To obtain a distribution of answers for each prompting style, we enlisted the help of two research assistants (RAs) who independently queried GPT multiple times using the respective prompts. This approach allowed us to account for the inherent randomness in the model’s responses and provided us with a distribution which we plot visually using simple boxplots. To ensure independence across the queries, the RAs used different GPT-4 accounts from two separate subscriptions. This precaution was done to prevent potential hallucinations or biases in one RA’s prompting to cascade to the other RA, thereby maintaining the integrity of the experiment.
The RAs sampled each question 50 times, generating a total of 200 responses for each event under investigation (100 from GPT-3.5 and 100 from GPT-4). We then compared the distribution of answers generated by each prompting method to the actual outcomes, allowing us to assess the predictive accuracy of GPT-3.5 and GPT-4 under different prompting conditions.

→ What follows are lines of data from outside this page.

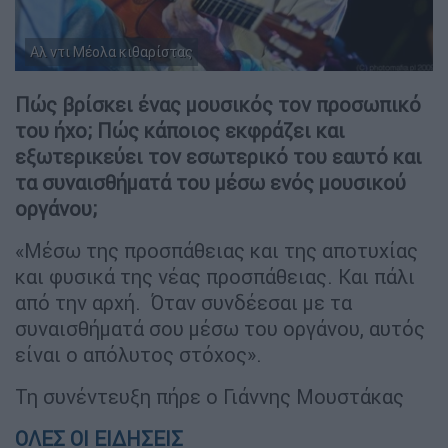
πιο σημαντική απάντηση.
Κλείνω, λοιπόν, με αυτή και δίνουμε
ραντεβού το Σάββατο 16 Ιουλίου στο Sani
Festival για μια πραγματικά σπουδαία
συναυλία. Στον μαγευτικό λόφο, μπροστά
στον Πύργο, καταμεσής της θάλασσας, κάτω
από τον έναστρο καλοκαιρινό ουρανό με τον
γητευτή της κιθάρας, τον Al Di Meola.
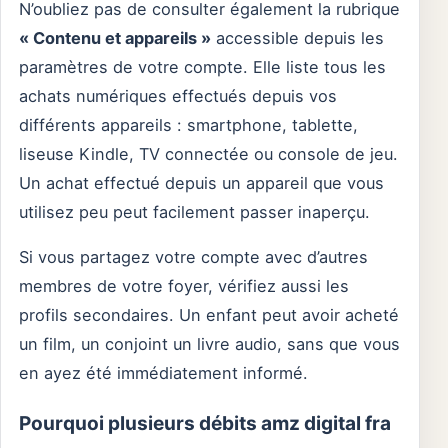
N’oubliez pas de consulter également la rubrique
« Contenu et appareils »
accessible depuis les
paramètres de votre compte. Elle liste tous les
achats numériques effectués depuis vos
différents appareils : smartphone, tablette,
liseuse Kindle, TV connectée ou console de jeu.
Un achat effectué depuis un appareil que vous
utilisez peu peut facilement passer inaperçu.
Si vous partagez votre compte avec d’autres
membres de votre foyer, vérifiez aussi les
profils secondaires. Un enfant peut avoir acheté
un film, un conjoint un livre audio, sans que vous
en ayez été immédiatement informé.
Pourquoi plusieurs débits amz digital fra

The difference between direct prediction and future narrative prediction is that direct prediction simply asks ChatGPT to predict a future event. Consider the following direct prediction prompt in which we asked ChatGPT to predict future macroeconomic events:
Please predict the inflation rate and unemployment rate for each month starting in September 2021 and ending in June 2022. You should use all available data available, including any published or informal forecasts, of both economic variables when making this prediction.
Note that this type of prompt asks ChatGPT to start from the end of its training data at September 2021 and predict October 2021 to June 2022. Even though those events have happened, ChatGPT had not yet been trained on those data and so it should not be able to pull it out of the training data as facts. Anything it says in response to that direct request would have to come from prediction.

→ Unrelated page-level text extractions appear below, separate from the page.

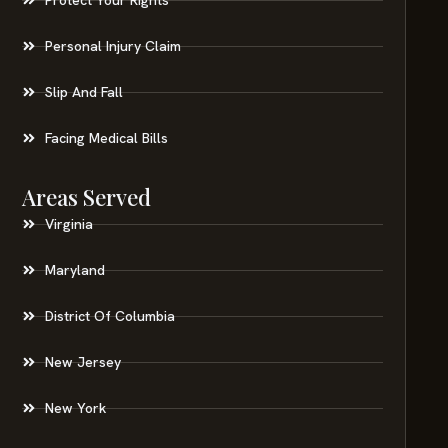
Personal Injury Claim
Slip And Fall
Facing Medical Bills
Areas Served
Virginia
Maryland
District Of Columbia
New Jersey
New York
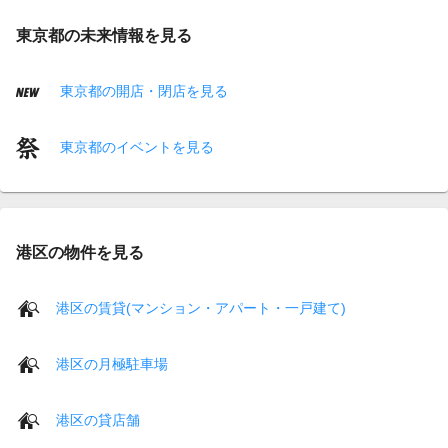
東京都の未来情報を見る
東京都の開店・閉店を見る
東京都のイベントを見る
港区の物件を見る
港区の賃貸(マンション・アパート・一戸建て)
港区の月極駐車場
港区の貸店舗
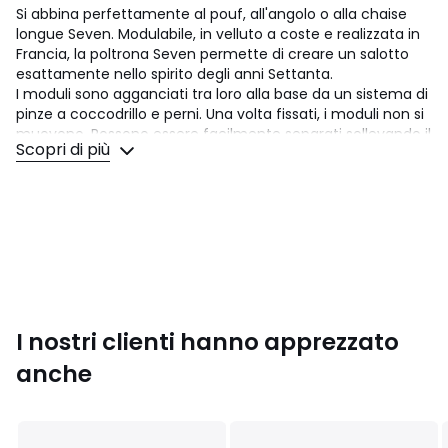
Si abbina perfettamente al pouf, all'angolo o alla chaise
longue Seven. Modulabile, in velluto a coste e realizzata in
Francia, la poltrona Seven permette di creare un salotto
esattamente nello spirito degli anni Settanta.
I moduli sono agganciati tra loro alla base da un sistema di
pinze a coccodrillo e perni. Una volta fissati, i moduli non si
muovono. Possono essere facilmente separati sollevando il
Scopri di più
modulo che non ha la pinza a coccodrillo per separarlo
dagli altri.
Comfort seduta
: morbido
Comfort dello schienale
: morbido
Dimensioni
• Lunghezza: 80 cm
• Altezza: 71 cm
• Profondità: 95 cm
I nostri clienti hanno apprezzato
• Seduta: L80 x A46 x P66 cm
anche
• Peso: 21 kg
Descrizione
• Rivestimento: 100% poliestere 580 g/m2, velluto a coste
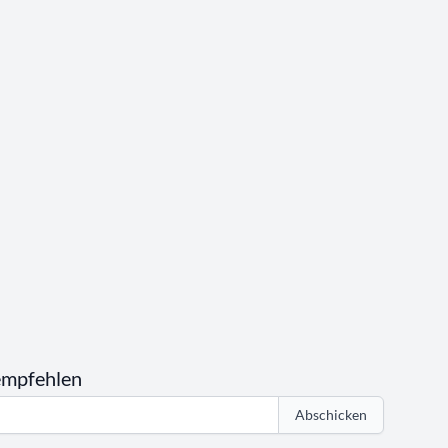
empfehlen
Abschicken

Future narrative prompting is not merely asking ChatGPT to predict the future using a story, though. Rather, future narrative prompting tells ChatGPT to tell a story about a scene set in the future in which an authoritative person who in principle would possess accurate information simply states the past events as though they had already happened. We chose this form of narrative prompting because we wanted to force ChatGPT into a position of committing to a prediction, as opposed to opening it up to some kind of unknown process of prediction that we did not understand. Consider this example using one of our prompts in which the Chairman of the Federal Reserve, Jerome Powell, gives a speech.

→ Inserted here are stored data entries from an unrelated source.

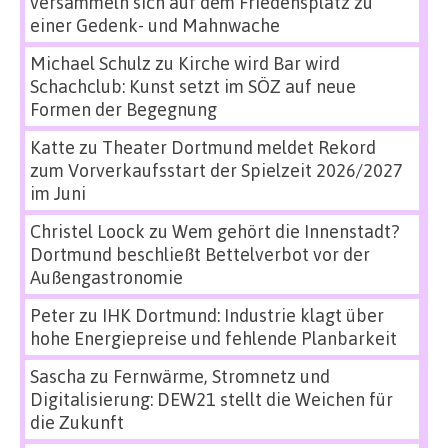
versammeln sich auf dem Friedensplatz zu
einer Gedenk- und Mahnwache
Michael Schulz
zu
Kirche wird Bar wird
Schachclub: Kunst setzt im SÖZ auf neue
Formen der Begegnung
Katte
zu
Theater Dortmund meldet Rekord
zum Vorverkaufsstart der Spielzeit 2026/2027
im Juni
Christel Loock
zu
Wem gehört die Innenstadt?
Dortmund beschließt Bettelverbot vor der
Außengastronomie
Peter
zu
IHK Dortmund: Industrie klagt über
hohe Energiepreise und fehlende Planbarkeit
Sascha
zu
Fernwärme, Stromnetz und
Digitalisierung: DEW21 stellt die Weichen für
die Zukunft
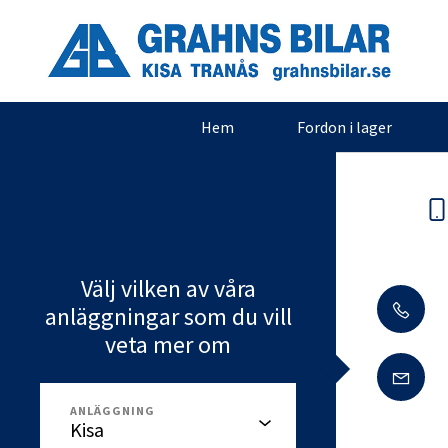
Hem
Fordon i lager
Välj vilken av våra
anläggningar som du vill
veta mer om
ANLÄGGNING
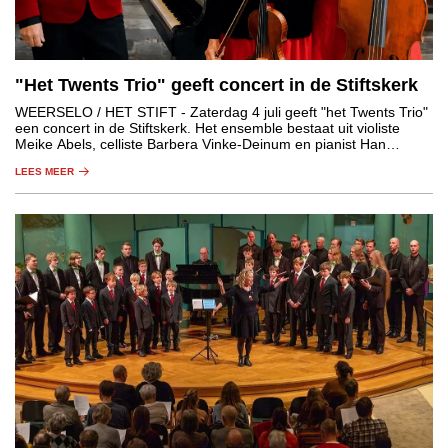
"Het Twents Trio" geeft concert in de Stiftskerk
WEERSELO / HET STIFT
- Zaterdag 4 juli geeft "het Twents Trio"
een concert in de Stiftskerk. Het ensemble bestaat uit violiste
Meike Abels, celliste Barbera Vinke-Deinum en pianist Han
Schokker. Het concert begint om 15.00 uur.
LEES MEER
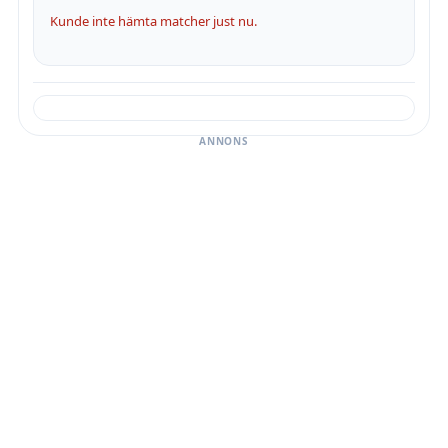
Kunde inte hämta matcher just nu.
ANNONS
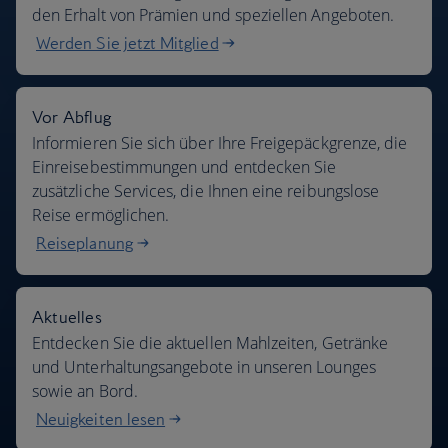
den Erhalt von Prämien und speziellen Angeboten.
Werden Sie jetzt Mitglied
Vor Abflug
Informieren Sie sich über Ihre Freigepäckgrenze, die
Einreisebestimmungen und entdecken Sie
zusätzliche Services, die Ihnen eine reibungslose
Reise ermöglichen.
Reiseplanung
Aktuelles
Entdecken Sie die aktuellen Mahlzeiten, Getränke
und Unterhaltungsangebote in unseren Lounges
sowie an Bord.
Neuigkeiten lesen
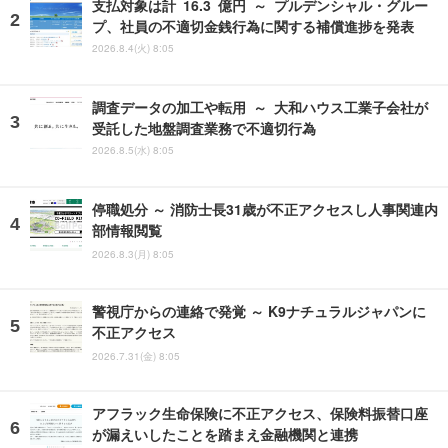
支払対象は計 16.3 億円 ～ プルデンシャル・グルー
プ、社員の不適切金銭行為に関する補償進捗を発表
2026.8.4(火) 8:05
調査データの加工や転用 ～ 大和ハウス工業子会社が
受託した地盤調査業務で不適切行為
2026.8.5(水) 8:05
停職処分 ～ 消防士長31歳が不正アクセスし人事関連内
部情報閲覧
2026.8.3(月) 8:05
警視庁からの連絡で発覚 ～ K9ナチュラルジャパンに
不正アクセス
2026.7.31(金) 8:05
アフラック生命保険に不正アクセス、保険料振替口座
が漏えいしたことを踏まえ金融機関と連携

Write a scene where Federal Reserve chairman Jerome Powell gives a speech in October 2022 about inflation, unemployment, and monetary policy. Chairman Powell tells the audience the inflation rate and unemployment rate for each month starting in September 2021 and ending in August 2022. Have chairman say each month one by one. He concludes with an outlook for inflation and unemployment and possible interest rate policy changes.
Our prompt attempted to normalize the prediction in the context of the narrative as much as possible, as though the prediction task itself was not the purpose of the task we were asking ChatGPT to undertake. In the narrative prediction prompt, in other words, the task we ask ChatGPT to undertake is the crafting of an interesting story. The prediction task is secondary. Why this matters is not clear, but we think that making the prediction task subservient to the primary task of creative storytelling does indeed make a difference in the accuracy of ChatGPT’s forecasting.